> GIVEN PASSAGE
══════
Coaxing a 20th-century Factory into the new Millennium
Retrofitting Legacy Machinery with IoT-ready Control Units
Goals
- Remove the single points of failure in manufacturing line equipment: outdated electronic control components that can no longer be replaced
- Increase plant uptime and reliability, improve equipment efficiency
- Reap insights from analyzing sensor data
- Provide legacy machines a new lease on life
Approach
- Snapshot of existing digital outputs to establish a baseline for replacement of outdated control electronics
- Measured, step-by-step approach with team-based solution development
- Every single hardware upgrade contributes to IoT readiness
Results
- Predictive maintenance bottlenecks significantly reduced:
- Increase plant uptime
- Avoid costly unscheduled downtime
- Dynamic information from sensors enable advanced condition-based asset management and process optimization
- Leverage data from existing systems to improve operating performance
- Capacity to add new sensors and program in automatic machine responses to sensor data
- Compatibility with currently installed technology, (future) integration with business systems
Initial situation: Built to last – but for how much longer?
══════
> DATASET EXCERPT
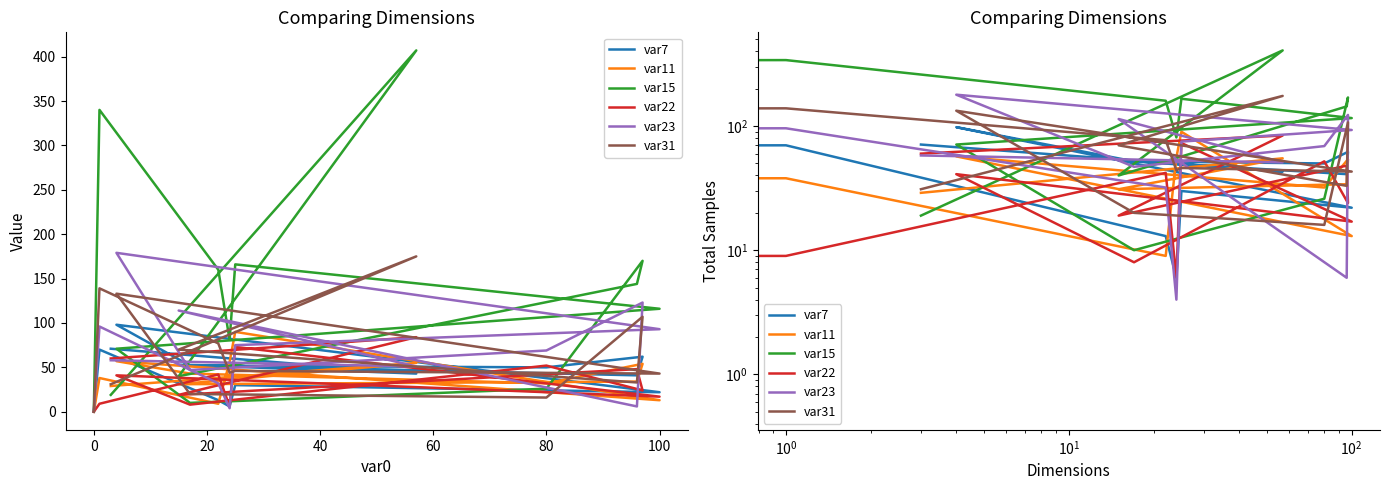

What is the total value across all series at 80?

304.0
══════
In the factory retrofit text, what does the approach use to establish a baseline for replacing outdated control electronics?

A snapshot of existing digital outputs.